Who all is featured on the song? Did Ross already have the guests in mind?
Grandz: So we submitted it with the hook from our artist and writer Katt Rockell. So the hook and idea were pretty much there for it already.
Buda: And then one day Sam Sneak called me, and said “Yo, I might have DeJ Loaf on the record” and I said to myself yeah right. So one day we came down for mixing on the record and DeJ Loaf was on it, with Ross and Katt Rockell.
Grandz: Yeah, Katt Rockell wrote the hook and sung it. It’s definitely a great win for Triangle Offense.
Tell us something about the sound of the song.
Grandz: This song was actually started in London. I had gone to London last year, and I was staying with a friend of mine who is also a co-producer on the song, Beat Butcha. That’s where we started it, and while I was there we just worked on a bunch of ideas—and that’s what started it. It’s just cool to associate the song with the memory of my first time being in London, having so many new experiences, and ultimately creating a Ross record out of it.

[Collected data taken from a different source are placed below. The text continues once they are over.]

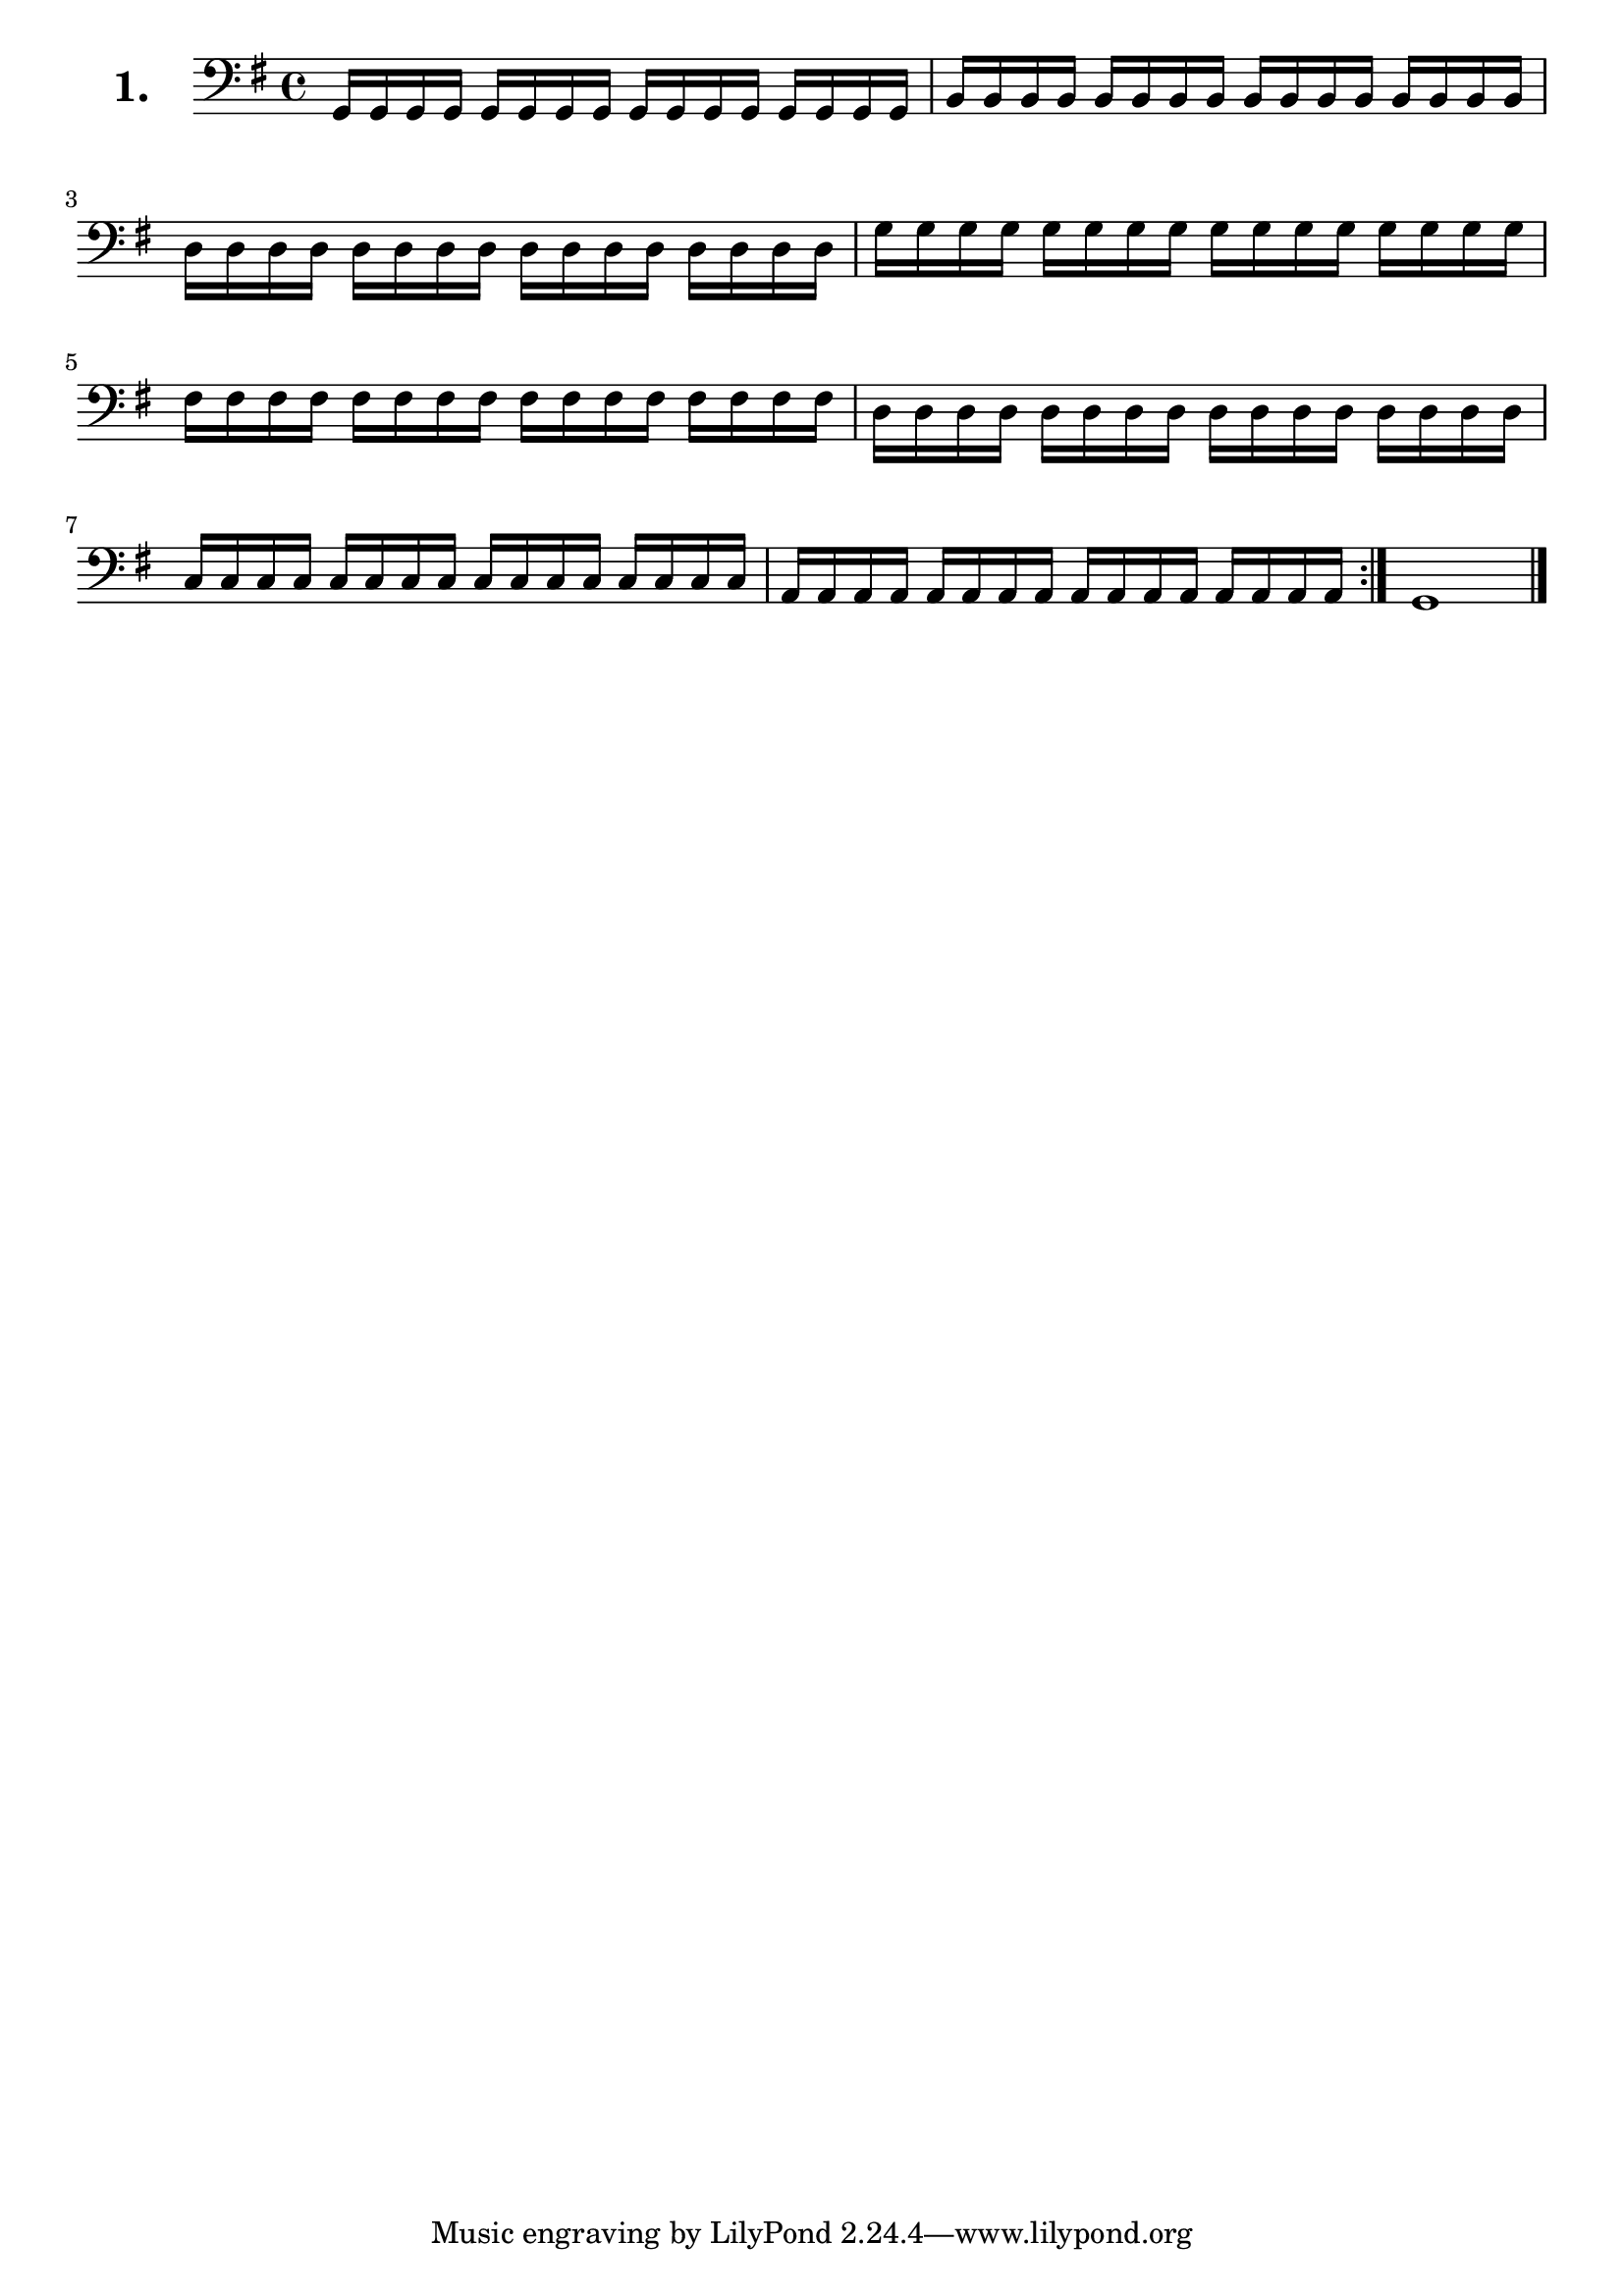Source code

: \version "2.18.2"

\score {
  \new StaffGroup = "" \with {
        instrumentName = \markup { \bold \huge { \larger "1." }}
      }
  <<
    \new Staff = "celloI" 
    \relative c {
      \clef bass
      \key g \major
      \time 4/4
      \repeat volta 2 {
        \repeat unfold 4 { g16 g g g }       | %01 
        \repeat unfold 4 { b b b b }         | %02
        \repeat unfold 4 { d d d d }         | %03
        \repeat unfold 4 { g g g g }         | %04
        \repeat unfold 4 { fis fis fis fis } | %05
        \repeat unfold 4 { d d d d }         | %06
        \repeat unfold 4 { c c c c }         | %07
        \repeat unfold 4 { a a a a }         | %08
      }
      g1 \bar "|."                             %09
    }
  >>
  \layout {}
  \header {
    composer = "Sebastian Lee"
  }
}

Buda: Right, it just makes everything that much better.
Grandz: It was definitely vibes. That day me and Beat Butcha just started playing with sounds and it was history from there. That’s really how we approach all of our music.
Buda: Yeah we don’t really go to the studio with the mindset like we’re going to work for a certain artist. We just go in and create.
Grandz: We’ll have homework every now and then where we have to do something specifically, but about 99% of the time when it’s just us, we just go with the feeling and work off of whatever we’re feeling at that time.
What other upcoming projects can we look forward to from you two?
Buda: Dave East has an EP coming soon that we’ve been working on, and we’re working on the new Lox album which is dropping sometime in the summer.
Grandz: We’ve also been working on some stuff for Jay Rock from TDE.
Buda: We really try to create for everybody so we have enough music. We try to have as much amo as possible. So the more music we make, the more chances we have with landing it with more artists. We just try to stay prepared for everybody– like a broad spectrum.
Grandz: There may be like a straight week where we’re doing like R&B type tracks. We’ll do a little trap here and there. It’s just like you get into a certain zone and create from there—then you might get pulled somewhere else. But it’s good because it creates variety in your work.
Buda: And there are times when there is music out and it just inspires us to do something that day. Depending what the temperature of music is at the time, it really plays a part in inspiring us to create.